FC Barcelona nie zdołała wykorzystać potknięcia Realu Madryt w 27. kolejce ligi hiszpańskiej. "Duma Katalonii" jedynie zremisowała 0:0 z Athletikiem. Najgorszą wiadomością dla Katalończyków są jednak urazy dwóch piłkarzy.
Na początku meczu Athletic chciał stworzyć zagrożenie na lewym skrzydle. Andreas Christensen zanotował ważny odbiór po nieprecyzyjnym zagraniu Alexa Berenguera. W odpowiedzi Inaki Williams wrócił do defensywy i zatrzymał Pedriego.
W 7. minucie Berenguer wpadł w pole karne i huknął w boczną siatkę. Ewentualny gol i tak nie zostałby uznany z pozycji spalonej.
Barcelona mogła zdobyć bramkę po rozegraniu rzutu wolnego. Ilkay Guendogan posłał idealną centrę w kierunku Christensena, który niecelnie główkował. Następnie Frenkie de Jong dograł do Julesa Kounde, który oddał strzał, będąc ustawiony tyłem do bramki. Piłka poleciała w trybuny.
W pewnym momencie Imanol Garcia upadł w polu karnym po starciu z Kounde. Sędzia błyskawicznie pokazał, że nie doszło do żadnego przewinienia.
Robert Lewandowski cofnął się do defensywy przy rzucie wolnym gospodarzy. 35-latek wybił piłkę głową, ale jednocześnie został staranowany przez Yeraya Alvareza. Po krótkiej przerwie Polak wrócił do gry.
W 25. minucie Frenkie de Jong uszkodził kostkę, ponieważ źle upadł na murawę. Holenderski pomocnik musiał zostać zmieniony przez Fermina Lopeza.
W 32. minucie Unai Simon wyszedł przed pole karne i wybił futbolówkę prosto pod nogi Joao Cancelo. Portugalczyk zdecydował się na strzał z kilkudziesięciu metrów. Golkiper z pomocą Alvareza wybił piłkę sprzed linii bramkowej.
Następnie Berenguer znów urwał się na lewej flance. Ronald Araujo skutecznie interweniował po kąśliwym zagraniu skrzydłowego "Los Leones". Po chwili Ter Stegen obronił strzał Berenguera.

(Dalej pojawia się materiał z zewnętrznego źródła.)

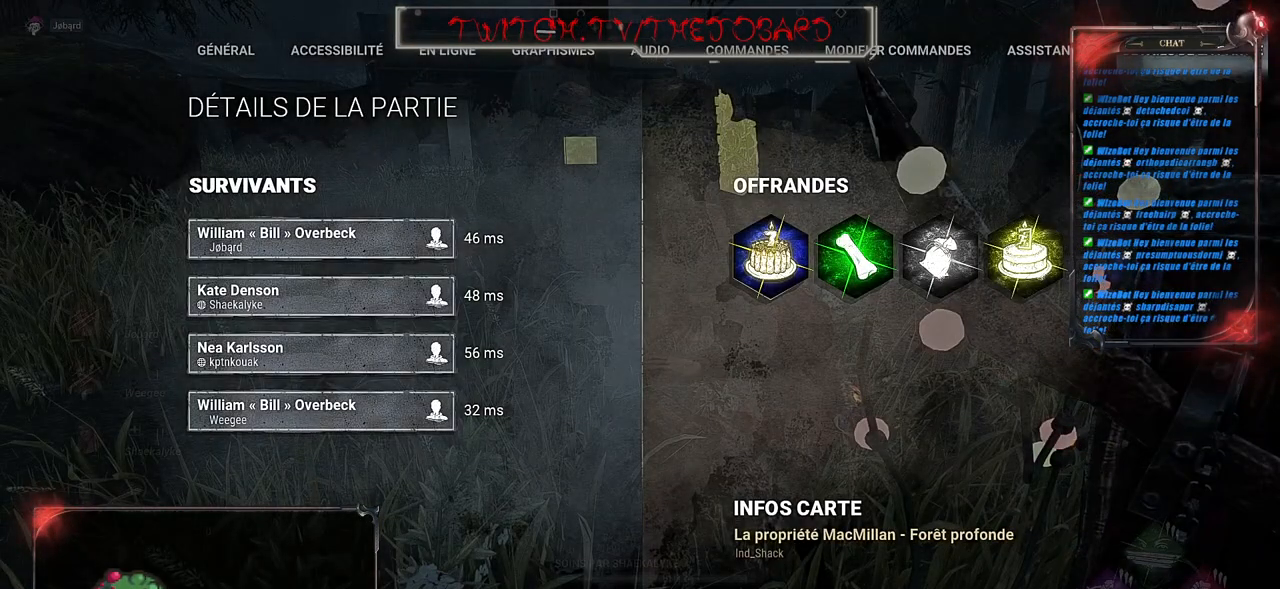
{"keys": [], "mouse": [], "events": []}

W 41. minucie Guendogan szukał podaniem Lewandowskiego, ale piłkę odbił Prados. Niemiec zdołał jeszcze oddać niezbyt dobry strzał, po którym interweniował Simon.
Jeszcze w pierwszej połowie Xavi musiał przeprowadzić kolejną zmianę. Pedri doznał kontuzji bez kontaktu z rywalem. Na murawie zameldował się zatem Lamine Yamal. Z kolei pomocnik rozpłakał się po opuszczeniu boiska.

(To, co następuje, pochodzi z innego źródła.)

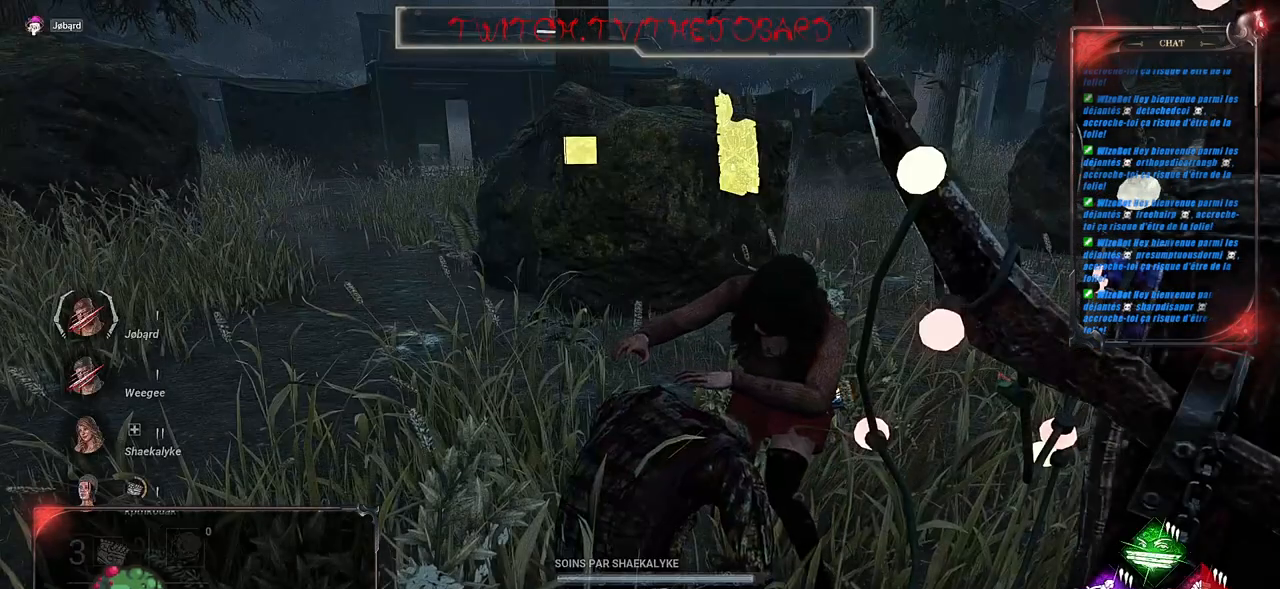
{"keys": [], "mouse": [], "events": []}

Do przerwy utrzymał się bezbramkowy remis. Na początku drugiej połowy Prados kapitalnie poradził sobie z szarżującym Cancelo.
W 50. minucie Lewandowski celował w okienko bramki, ale posłał piłkę w trybuny. Po chwili Unai Gomez uderzył obok bramki Ter Stegena. Również Ferminowi zabrakło precyzji.
Po godzinie gry Paredes znakomicie zablokował "Lewego" w polu karnym. W kolejnym fragmencie meczu "Blaugrana" grała chaotycznie. Xavi postanowił ożywić swój zespół, wprowadzając Joao Felixa, Inigo Martineza i Oriola Romeu.
W 82. minucie Lewandowski podał do Felixa, który został zablokowany. Cancelo dopadł jeszcze do piłki w polu karnym, ale fatalnie skiksował. Później Yamal świetnie napędził kontratak Katalończyków, ale Cancelo zanotował kolejną stratę. W doliczonym czasie gry Dani Garcia chybił po centrze z rzutu rożnego.
Mecz zakończył się wynikiem 0:0. Barcelona zajmuje obecnie trzecie miejsce w tabeli, tracąc osiem punktów do liderującego Realu Madryt. Athletic jest piąty.